Report each line of the records below containing the word "that", copying every such line in full.

Data to examine
═══
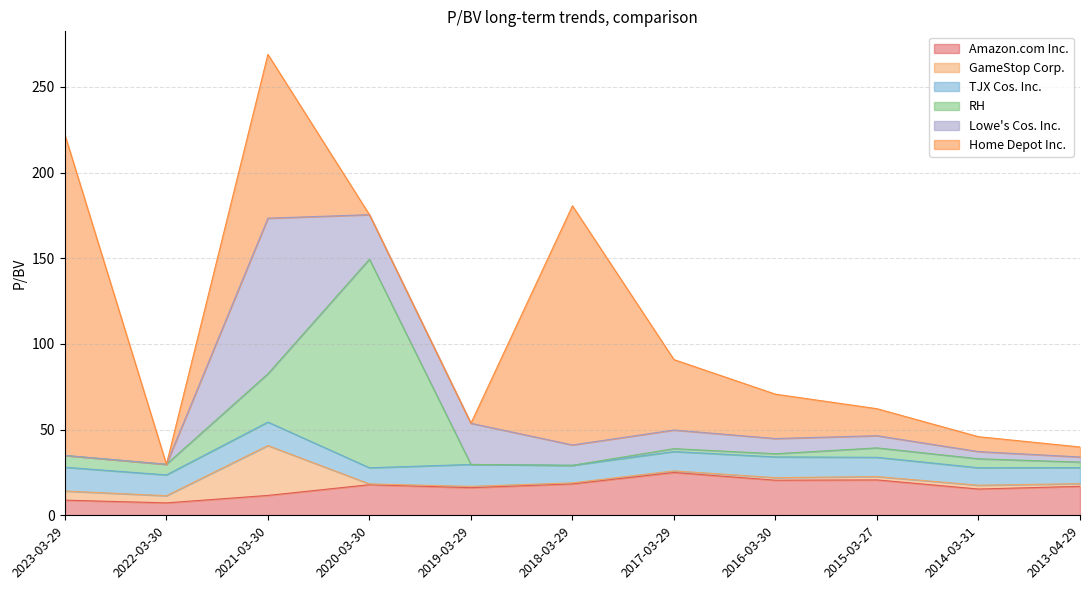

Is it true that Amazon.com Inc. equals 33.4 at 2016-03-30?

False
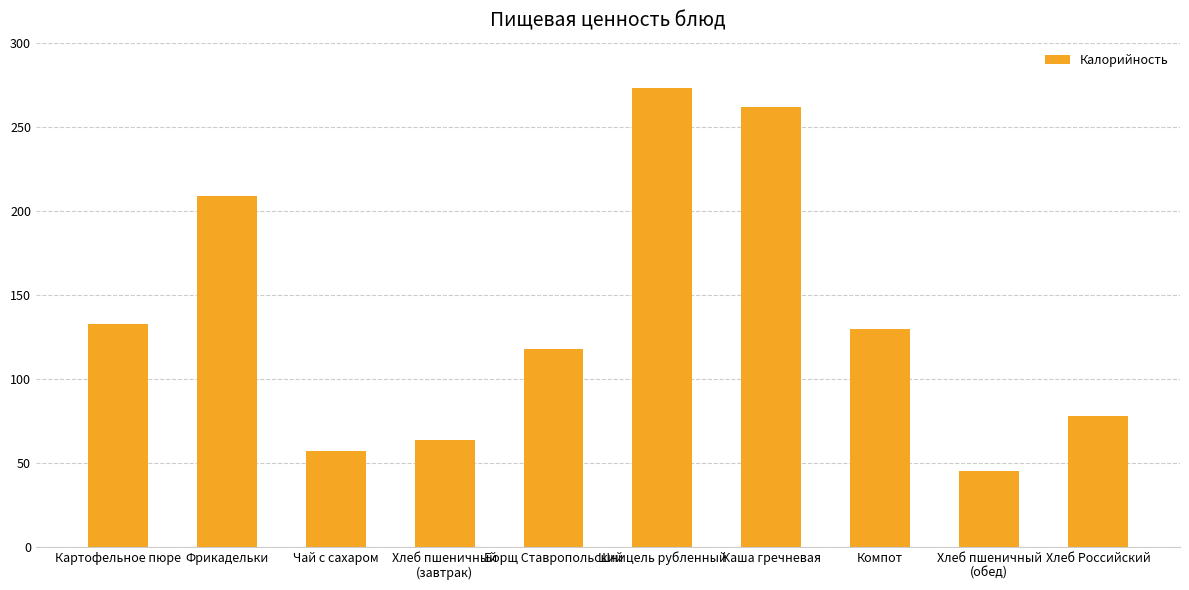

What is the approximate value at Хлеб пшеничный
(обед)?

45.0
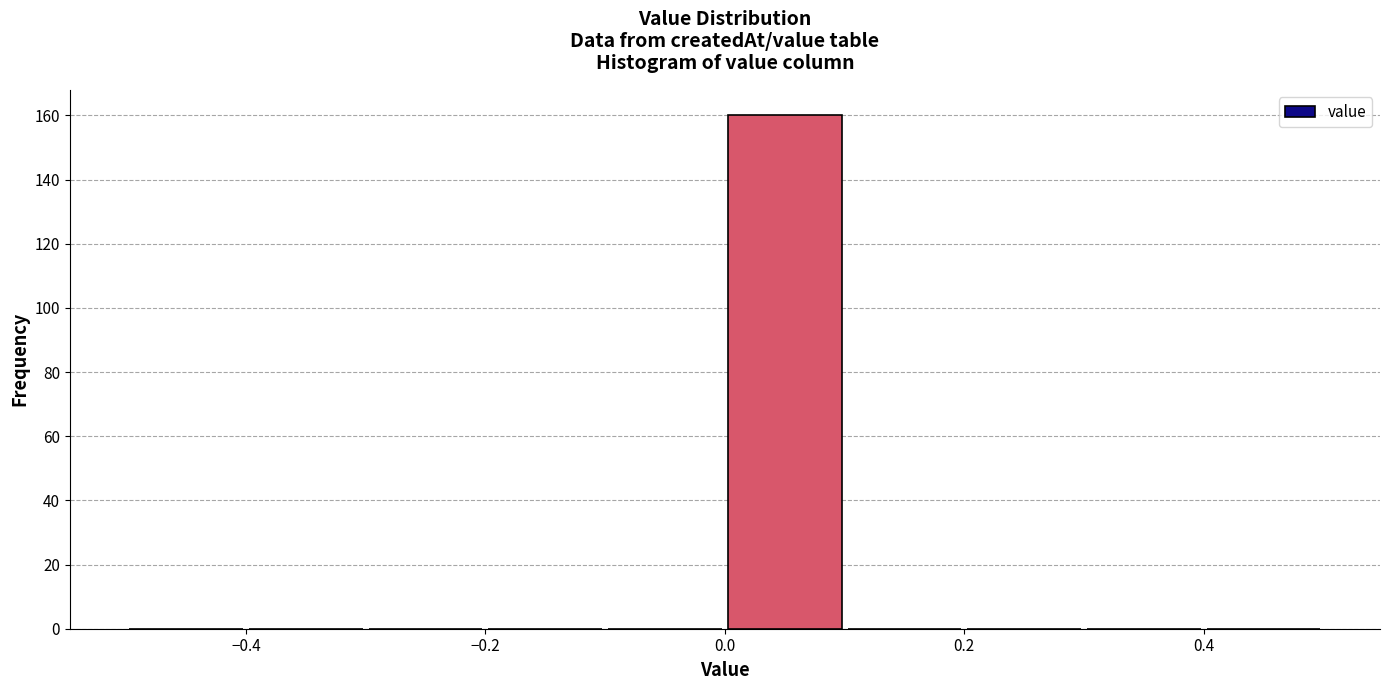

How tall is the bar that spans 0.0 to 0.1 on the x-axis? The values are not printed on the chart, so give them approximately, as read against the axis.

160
═══
Reply to the exercise
Is it true that Amazon.com Inc. equals 33.4 at 2016-03-30?
How tall is the bar that spans 0.0 to 0.1 on the x-axis? The values are not printed on the chart, so give them approximately, as read against the axis.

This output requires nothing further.